習志野の投手起用に見る球数問題。エース温存で投手陣はみな成長した

  • 元永知宏●取材・文 text by Motonaga Tomohiro
  • photo by Ohtomo Yoshiyuki

 投手の投球過多が問題になる昨今、今年の春のセンバツで決勝まで駒を進めた習志野(千葉)の戦いは貴重なサンプルだった。同大会の全5試合で、エースの飯塚脩人ではなく、2番手、3番手を先発させる形を取ったのだ。
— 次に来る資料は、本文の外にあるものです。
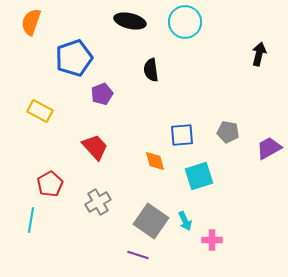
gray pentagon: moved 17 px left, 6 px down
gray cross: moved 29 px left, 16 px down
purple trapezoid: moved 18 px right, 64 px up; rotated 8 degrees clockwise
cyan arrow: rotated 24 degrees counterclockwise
アンダースローの岩沢知幸、当時1年生のサウスポー・山内翔太が得点を許しながら、リリーフした飯塚が守りからリズムを作り、中盤から後半の逆転勝ちにつなげた。

 この戦法には、「相手に先手を取られるリスクが高い」という大きなデメリットがあるが、それを補って余りある効能があった。それは、エースの体力を温存し、フレッシュな状態でマウンドに上げることができたことだ。

 センバツ初戦の日章学園(宮崎)でリリーフ登板した飯塚は、1回3分の2、33球で試合を終わらせた。続く星稜(石川)戦は7回3分の1を投げて96球、準々決勝の市立和歌山(和歌山)戦は8回を投げて113球。準決勝の名豊(大分)戦は先発した山内の好投もあり、3回を49球で締めて決勝進出を決めた。

 決勝の東邦(愛知)戦では、初回に奪われた3点が大きくのしかかり0-6で敗れたが、5回途中から最後まで投げ切った飯塚の投球数は52だった。5試合を戦って、100球を超えたのは市立和歌山戦の1試合だけ。エースの投球回数をコントロールしながら勝ち上がった、小林徹監督の選手起用は見事と言うしかない。

 その大会で先発を任された山内、岩沢にとっては荷が重かったかもしれない。山内は初戦こそ7回3分の1を投げて2失点と好投したものの、準決勝、決勝はいずれも初回に3点を取られた。岩沢は2回戦で1回1/3、準々決勝ではわずか1回でマウンドから降りている。

 しかし、こうしたリスク承知の投手起用によって、とくに山内は大きく成長した。夏の千葉大会で3試合に登板し、許した失点は2。八千代松陰との決勝では9回を被安打2、10奪三振の好投を見せた。ちなみに、エースの飯塚は千葉大会で23イニングしか投げていない。

 さらに、試合を重ねるごとに終盤の打線の粘り強さも醸成されていった。実際に、センバツでは星稜、市立和歌山、明豊という難敵を相手に、見事な逆転勝ちを収めた。

 それらの効能が、夏の甲子園の初戦、沖縄尚学(沖縄)戦でも表れた。

 2-0とリードして迎えた4回裏に先発の山内が3点を奪われて逆転されたものの、すぐさま5回表に同点とした。その後、6回裏に許した1点を追いかける9回表に再び追いつき、試合は延長戦に突入。10回表に勝ち越し点をあげて試合をモノにした。先発・山内は5回3分の0を3失点、打っては3安打1打点と活躍。山内の後を引き継いだ飯塚も、気迫あふれる投球を見せて逆転勝利を呼び込んだ。